Page 132 : "Beysser est un Roger-Bontemps , très insouciant pour l'état militaire; il n'en connaissait pas d'ailleurs les premiers éléments."

Page 225 :  "Soldats ! un homme n'est rien , la République est tout ; vous n'êtes pas l'armée d'un général , mais l'armée de la République" (franchement, j'adore).

Page 281 : "Marceau n'était encore qu'adjudant-général , L'Echelle le retint près de lui à son état-major et donna le commandement de sa colonne au général Canuel."

--> s'il est bien une personnalité dont l'ascension foudroyante (et ce n'est pas une gageure) stigmatise à elle seule l'importance de cette guerre de Vendée c'est bien celle de Marceau. De simple officier à la pitoyable Légion germanique, il a su se hisser au rang de général de division en l'espace de moins de six mois et ce, en franchissant tous les grades intermédiaires (à la différence de nombre de généraux politiques).

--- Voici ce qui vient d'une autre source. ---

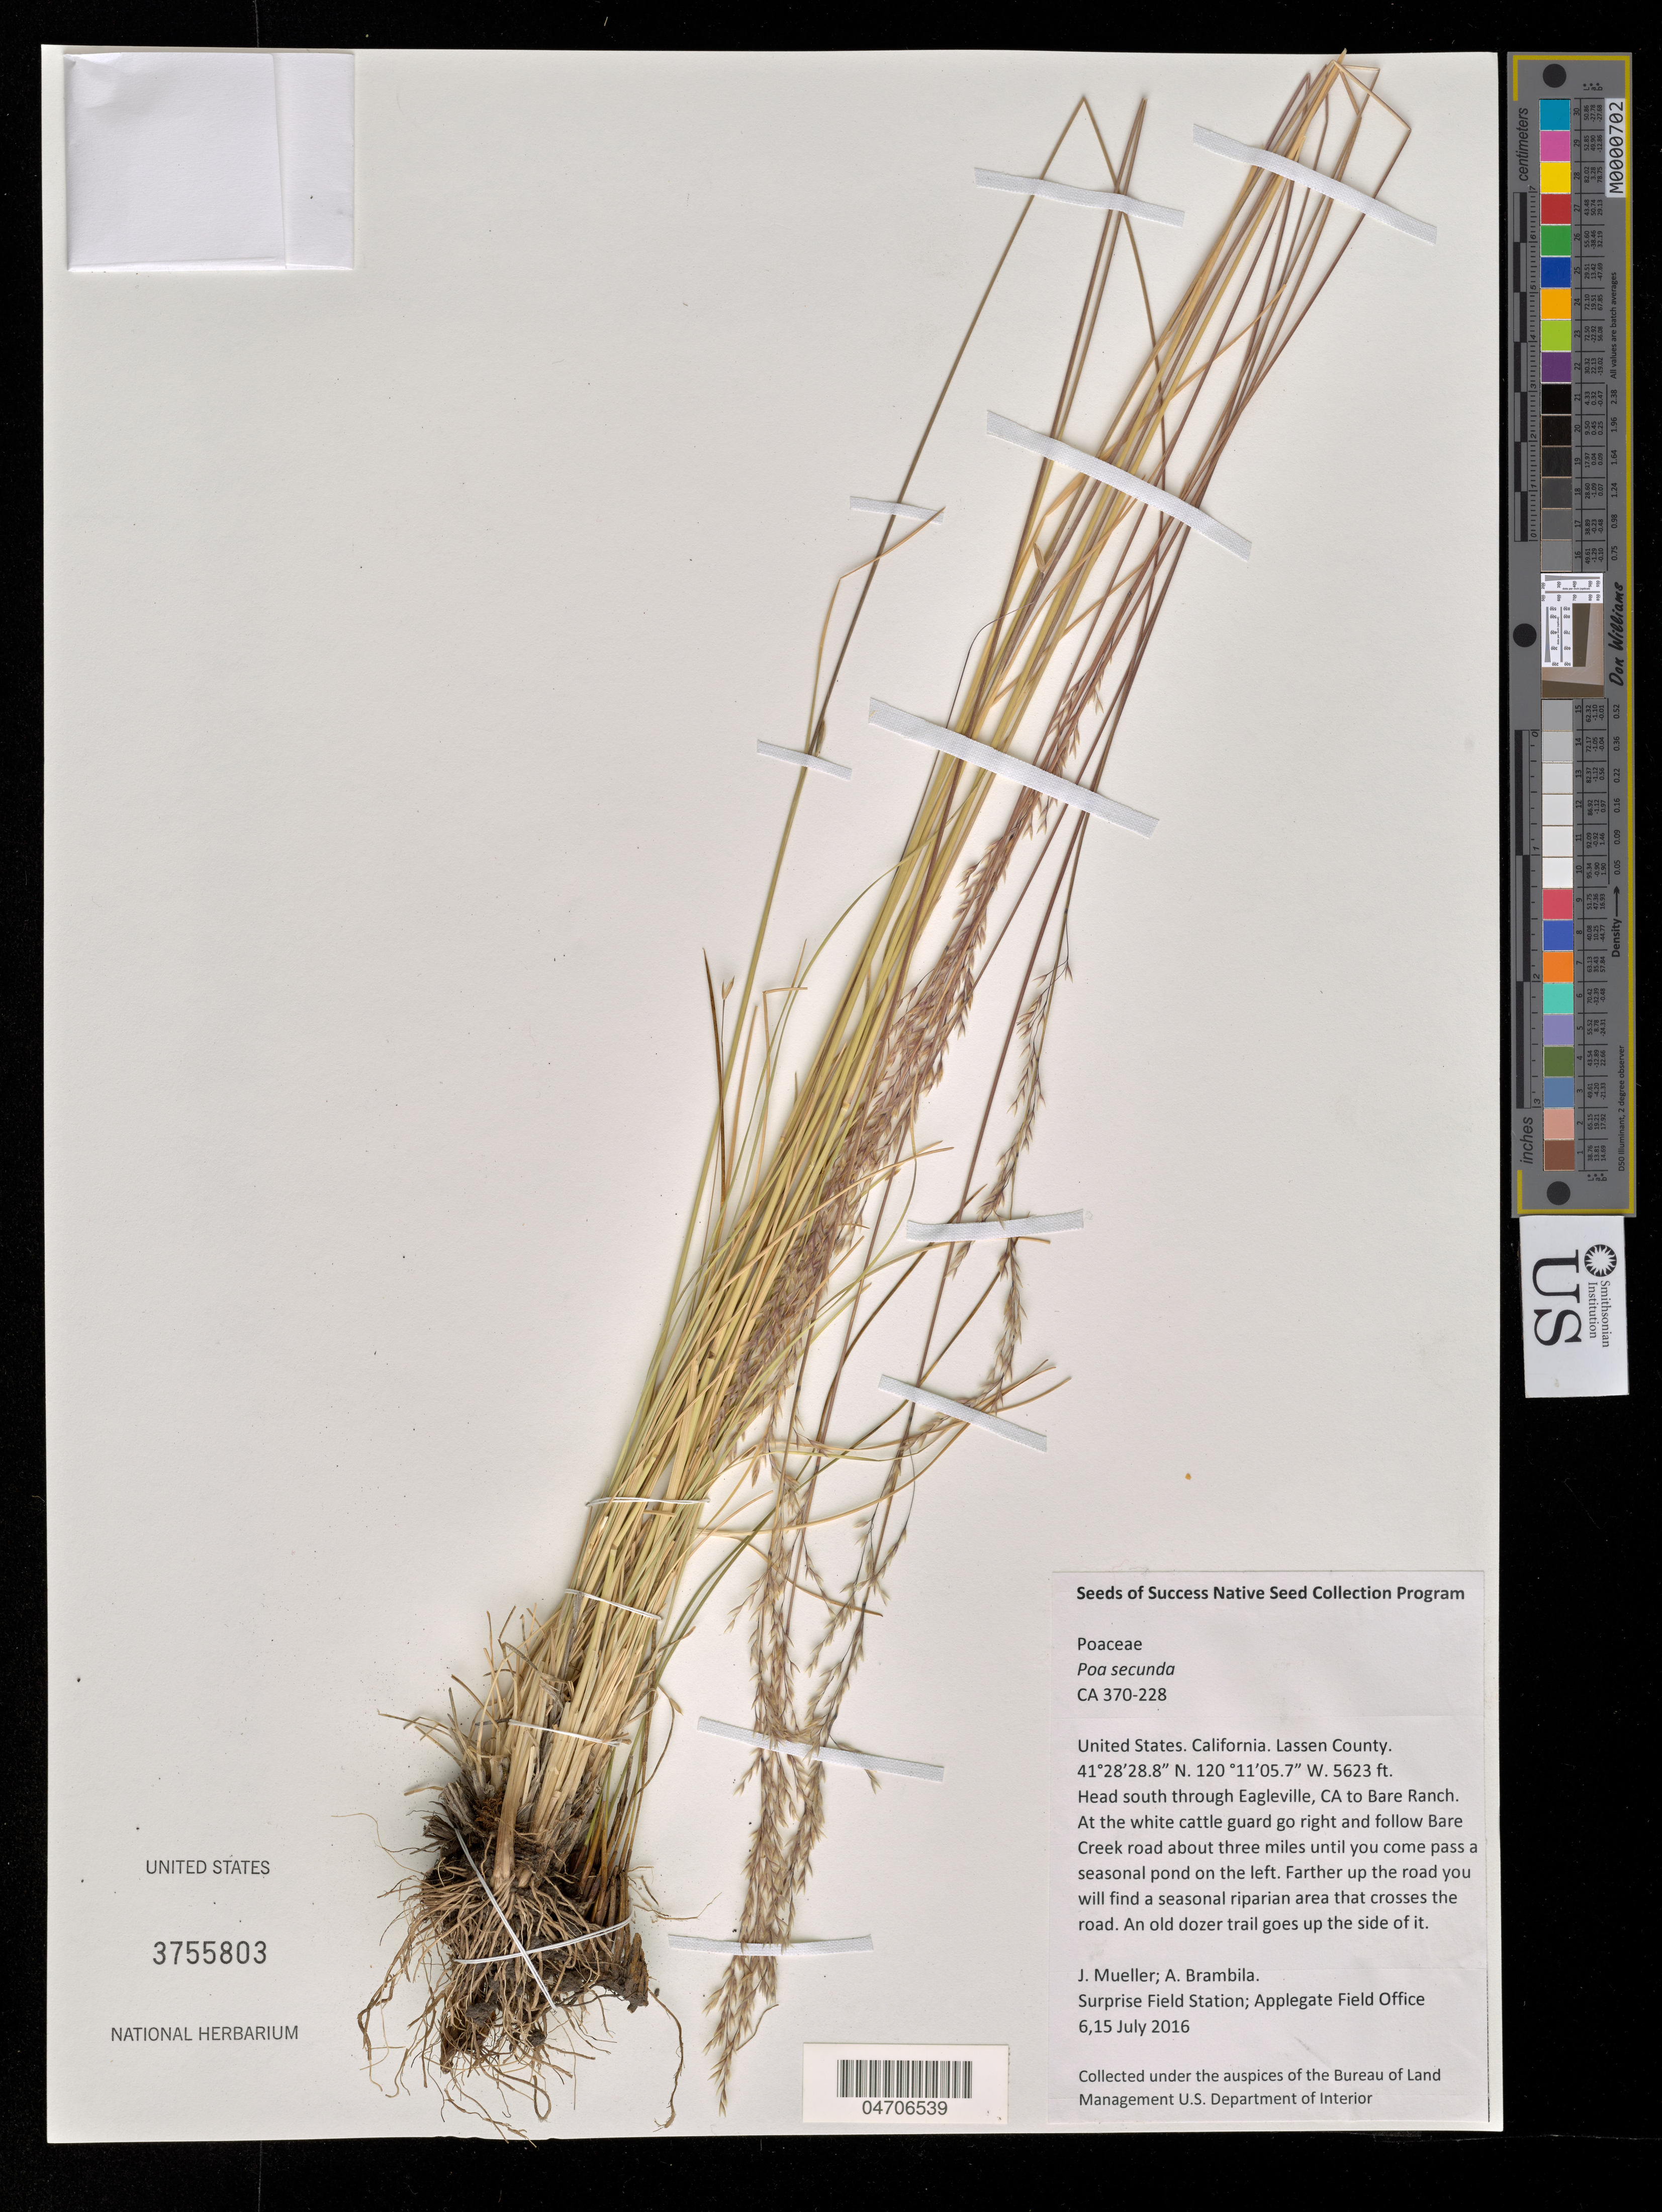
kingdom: Plantae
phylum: Tracheophyta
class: Liliopsida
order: Poales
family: Poaceae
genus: Poa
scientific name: Poa secunda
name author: J. Presl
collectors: J. Mueller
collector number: CA370-228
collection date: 2016-07-06/2016-07-15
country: United States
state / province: California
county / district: Lassen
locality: Lassen County. Head south through Eagleville, CA to Bare Ranch. At the white cattle guard go right and follow Bare Creek road about three miles until you come pass a seasonal pond on the left. Farther up the road you will find a seasonal riparian area that crosses the road. An old dozer trail goes up the side of it.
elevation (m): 1714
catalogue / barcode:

Bon, s'il n'avait eu Kléber comme mentor, il n'aurait certainement pas eu la même réussite. A la sortie de la bataille de Cholet, il commande en tant que second la colonne de Luçon suite à la blessure de Bard (c'est vrai que la chance lui a souri : Tuncq mis à pied, Beffroy démissionnaire, Lecomte blessé puis tué, Bard blessé, il ne restait plus beaucoup d'officiers dans cette division qui a bien mérité de la Nation lors de l'été 1793).

En abandonnant son commandement à un officier plus confirmé, il rejoint (très provisoirement) l'état-major d'un général en chef très (mais très) politique, suite à l'absence du titulaire (Robert). Soutenu par Kléber, sans qui Léchelle n'était rien (mais absolument rien), il devient donc visible à cette heure où les armées de la République sont sur le point de mettre à genoux leur adversaire.

L'autre atout de Marceau à ce moment-là, c'est qu'il n'incarne pas l'Armée de Mayence que Léchelle a décidé de dissoudre. Tout politique qu'il est, mais tout ignorant de la guerre et des hommes qui la mènent, Léchelle ne s'est certainement pas rendu compte de l'amitié entre Kléber et Marceau (qui date seulement de la bataille de Tremblaye), faisant à son corps défendant "rentrer le loup dans la bergerie". Bref le manipulateur manipulé, pauvre Léchelle incompétent !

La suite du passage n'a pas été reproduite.